Hefty tariffs, especially in Vietnam and Thailand, pose significant growth challenges.

That’s not just because of direct exposure to US imports but also indirect hits via exports to the US through other countries.

Vietnam and Taiwan stand out with the highest total exposure to US imports and considerable direct exposure.

Semiconductors are exempted from tariffs, which should reduce the blow on Taiwan. Chips aside, Taiwan’s export growth has been heavily concentrated in the US.

For Vietnam, with total exposure to US imports of 12 percent of GDP, a 46 percent tariff, ceteris paribus and assuming demand elasticity of 1, would put 5.5 percent of Vietnam’s GDP at risk.

Similarly, Thailand’s exposure of nine percent of GDP, with a tariff rate of 36 percent, risks 3 percent of GDP being impacted in the medium term.

Growth concerns deepen

Downside risks to growth, low inflation, and pressures from China’s manufacturing overcapacity risk displacing ASEAN exports. All this suggests further monetary policy easing in Asia is coming.

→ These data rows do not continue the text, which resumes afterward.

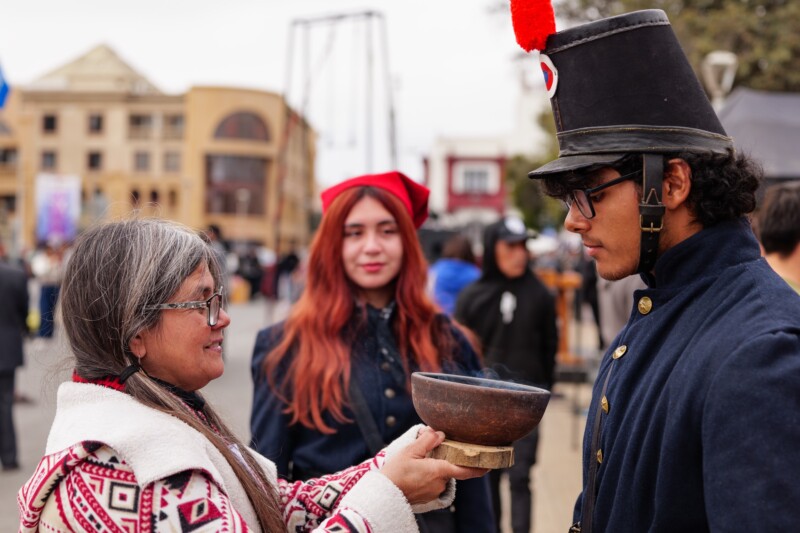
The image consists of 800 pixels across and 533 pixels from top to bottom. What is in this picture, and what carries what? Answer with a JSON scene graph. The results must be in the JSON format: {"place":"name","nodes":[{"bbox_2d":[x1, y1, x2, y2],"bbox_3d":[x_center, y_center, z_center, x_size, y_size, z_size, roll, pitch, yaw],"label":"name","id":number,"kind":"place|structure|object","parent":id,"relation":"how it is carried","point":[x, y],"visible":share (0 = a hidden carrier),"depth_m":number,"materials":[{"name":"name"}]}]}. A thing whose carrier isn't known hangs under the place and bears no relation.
{"place":"outdoors","nodes":[
{"label":"outdoors","id":0,"kind":"place"},
{"bbox_2d":[0,60,10,107],"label":"blue flag","id":1,"kind":"object","parent":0,"point":[3,87],"visible":0.99,"depth_m":23.52,"materials":[{"name":"blue fabric"}]},
{"bbox_2d":[0,42,317,251],"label":"yellow building","id":2,"kind":"structure","parent":0,"point":[79,128],"materials":[{"name":"beige paint"}]},
{"bbox_2d":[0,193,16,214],"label":"window","id":3,"kind":"structure","parent":2,"relation":"in","point":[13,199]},
{"bbox_2d":[0,146,17,165],"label":"window","id":4,"kind":"structure","parent":2,"relation":"in","point":[5,153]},
{"bbox_2d":[40,150,57,168],"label":"window","id":5,"kind":"structure","parent":2,"relation":"in","point":[46,156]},
{"bbox_2d":[41,114,57,132],"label":"window","id":6,"kind":"structure","parent":2,"relation":"in","point":[49,118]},
{"bbox_2d":[35,173,80,241],"bbox_3d":[-15.300,-1.743,50.524,2.761,4.931,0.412,0,1,0],"label":"banner","id":7,"kind":"object","parent":2,"relation":"attached to","point":[61,202],"visible":0.85,"depth_m":50.43,"materials":[{"name":"purple"}]},
{"bbox_2d":[87,150,102,169],"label":"window","id":8,"kind":"structure","parent":2,"relation":"in","point":[93,160],"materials":[{"name":"brown"}]},
{"bbox_2d":[88,114,103,132],"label":"window","id":9,"kind":"structure","parent":2,"relation":"in","point":[99,118],"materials":[{"name":"brown"}]},
{"bbox_2d":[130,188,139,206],"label":"window","id":10,"kind":"structure","parent":2,"relation":"in","point":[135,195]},
{"bbox_2d":[128,114,154,134],"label":"window","id":11,"kind":"structure","parent":2,"relation":"in","point":[138,118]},
{"bbox_2d":[134,150,149,170],"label":"window","id":12,"kind":"structure","parent":2,"relation":"in","point":[143,162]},
{"bbox_2d":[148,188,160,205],"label":"window","id":13,"kind":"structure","parent":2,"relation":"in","point":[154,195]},
{"bbox_2d":[163,151,180,171],"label":"window","id":14,"kind":"structure","parent":2,"relation":"in","point":[171,160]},
{"bbox_2d":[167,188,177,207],"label":"window","id":15,"kind":"structure","parent":2,"relation":"in","point":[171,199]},
{"bbox_2d":[164,114,184,136],"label":"window","id":16,"kind":"structure","parent":2,"relation":"in","point":[177,123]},
{"bbox_2d":[204,154,267,216],"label":"window","id":17,"kind":"structure","parent":2,"relation":"in","point":[226,209],"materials":[{"name":"brown glass"}]},
{"bbox_2d":[213,111,269,141],"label":"arched window","id":18,"kind":"structure","parent":2,"relation":"in","point":[235,118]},
{"bbox_2d":[0,0,549,183],"label":"sky","id":19,"kind":"structure","parent":0,"point":[234,70],"materials":[{"name":"white"}]},
{"bbox_2d":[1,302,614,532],"label":"pavement","id":20,"kind":"structure","parent":0,"point":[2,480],"materials":[{"name":"grey"}]},
{"bbox_2d":[0,249,29,470],"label":"person","id":21,"kind":"object","parent":20,"relation":"on","point":[13,291],"visible":0.99,"depth_m":9.45},
{"bbox_2d":[30,242,65,338],"bbox_3d":[-7.427,0.485,23.912,0.911,2.089,0.915,0,1,0],"label":"person","id":22,"kind":"object","parent":20,"relation":"on","point":[43,300],"visible":0.77,"depth_m":23.69},
{"bbox_2d":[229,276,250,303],"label":"container","id":23,"kind":"object","parent":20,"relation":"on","point":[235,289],"visible":0.77,"depth_m":39.16,"materials":[{"name":"orange"}]},
{"bbox_2d":[16,214,490,532],"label":"woman","id":24,"kind":"object","parent":20,"relation":"on","point":[168,294],"visible":0.97,"depth_m":2.53},
{"bbox_2d":[430,437,513,469],"bbox_3d":[0.153,0.402,2.469,0.193,0.050,0.186,0,1,0],"label":"wooden block","id":25,"kind":"object","parent":24,"relation":"in","point":[484,459],"visible":0.79,"depth_m":2.40,"materials":[{"name":"brown wood"}]},
{"bbox_2d":[411,371,550,445],"bbox_3d":[0.175,0.326,2.516,0.309,0.156,0.300,1,1,16],"label":"clay bowl","id":26,"kind":"object","parent":25,"relation":"on","point":[498,395],"visible":0.99,"depth_m":2.42,"materials":[{"name":"brown ceramic"}]},
{"bbox_2d":[272,249,299,303],"bbox_3d":[-3.289,0.340,33.440,1.019,1.927,1.067,0,1,0],"label":"person","id":27,"kind":"object","parent":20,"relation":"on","point":[287,263],"visible":0.78,"depth_m":33.21},
{"bbox_2d":[246,169,494,532],"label":"woman","id":28,"kind":"object","parent":20,"relation":"on","point":[353,236],"visible":0.81,"depth_m":4.43},
{"bbox_2d":[429,235,480,315],"bbox_3d":[0.626,0.509,12.462,0.776,1.693,0.849,0,1,0],"label":"person","id":29,"kind":"object","parent":20,"relation":"on","point":[446,277],"visible":0.47,"depth_m":12.28},
{"bbox_2d":[453,216,556,532],"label":"person","id":30,"kind":"object","parent":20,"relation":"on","point":[498,308],"visible":0.77,"depth_m":7.02},
{"bbox_2d":[538,269,582,364],"bbox_3d":[2.114,0.774,15.175,0.789,1.418,0.822,0,1,0],"label":"wooden stand","id":31,"kind":"object","parent":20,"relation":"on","point":[562,306],"visible":0.5,"depth_m":15.01,"materials":[{"name":"wood"}]},
{"bbox_2d":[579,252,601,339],"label":"person","id":32,"kind":"object","parent":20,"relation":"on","point":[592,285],"visible":0.32,"depth_m":17.24},
{"bbox_2d":[424,137,508,222],"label":"red building","id":33,"kind":"structure","parent":0,"point":[454,198],"materials":[{"name":"red"}]},
{"bbox_2d":[454,162,496,194],"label":"window","id":34,"kind":"structure","parent":33,"relation":"in","point":[468,182],"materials":[{"name":"white"}]},
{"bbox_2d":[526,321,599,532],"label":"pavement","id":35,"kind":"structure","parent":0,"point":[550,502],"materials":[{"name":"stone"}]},
{"label":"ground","id":36,"kind":"structure","parent":0},
{"bbox_2d":[201,224,230,281],"bbox_3d":[-3.739,0.197,22.137,0.907,1.964,1.038,0,1,0],"label":"person","id":37,"kind":"object","parent":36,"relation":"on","point":[213,229],"visible":0.33,"depth_m":21.99},
{"bbox_2d":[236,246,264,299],"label":"person","id":38,"kind":"object","parent":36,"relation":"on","point":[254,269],"visible":0.74,"depth_m":39.80},
{"bbox_2d":[283,10,397,188],"bbox_3d":[-3.032,-5.014,55.806,6.661,14.948,4.681,1,1,17],"label":"metal frame","id":39,"kind":"object","parent":36,"relation":"on","point":[368,14],"visible":0.76,"depth_m":55.20,"materials":[{"name":"metal"}]},
{"bbox_2d":[505,106,565,231],"bbox_3d":[6.594,-2.701,45.873,6.240,8.516,6.492,0,1,0],"label":"tree","id":40,"kind":"object","parent":36,"relation":"on","point":[517,165],"visible":0.29,"depth_m":45.11,"materials":[{"name":"green plant"}]},
{"bbox_2d":[596,272,641,348],"bbox_3d":[2.004,0.313,9.499,0.804,2.033,0.941,0,1,0],"label":"person","id":41,"kind":"object","parent":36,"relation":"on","point":[616,316],"visible":0.21,"depth_m":9.41},
{"bbox_2d":[522,1,799,532],"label":"man","id":42,"kind":"object","parent":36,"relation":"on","point":[703,236],"visible":0.98,"depth_m":2.53},
{"bbox_2d":[519,7,733,175],"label":"shako","id":43,"kind":"object","parent":42,"relation":"on","point":[616,121],"visible":0.81,"depth_m":2.64,"materials":[{"name":"black fabric"}]},
{"bbox_2d":[509,0,556,50],"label":"pom-pom","id":44,"kind":"object","parent":43,"relation":"attached to","point":[528,34],"visible":0.96,"depth_m":2.83,"materials":[{"name":"red"}]},
{"bbox_2d":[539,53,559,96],"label":"badge","id":45,"kind":"object","parent":43,"relation":"attached to","point":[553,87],"visible":0.94,"depth_m":2.72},
{"bbox_2d":[541,0,799,95],"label":"tree","id":46,"kind":"object","parent":36,"relation":"on","point":[691,2],"visible":0.32,"depth_m":29.29,"materials":[{"name":"green plant"}]},
{"bbox_2d":[701,51,737,107],"bbox_3d":[4.157,-0.871,14.821,0.517,3.774,0.554,0,1,0],"label":"street lamp","id":47,"kind":"object","parent":36,"relation":"on","point":[720,59],"visible":0.42,"depth_m":14.66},
{"bbox_2d":[718,88,799,181],"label":"canopy tent","id":48,"kind":"object","parent":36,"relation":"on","point":[736,121],"visible":0.54,"depth_m":11.09,"materials":[{"name":"grey fabric"}]},
{"bbox_2d":[757,181,799,295],"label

We already have additional rate cuts in our 2025 forecast profile for Korea, 75 basis points (bps); Indonesia, 50bps; Philippines, 75bps; India, 75bps; Singapore, slope reduction and Australia, 75bps.

However, tariff war escalation could mean that the rate cuts come in faster than our expectations. The aim would be to ward off downward growth pressures proactively.

One country where the scope for rate cuts might increase is Thailand, where headline CPI is likely to slip into negative territory in the second quarter.

Tariffs’ relatively significant impact on growth could further shift the central bank’s stance in favor of rate cuts.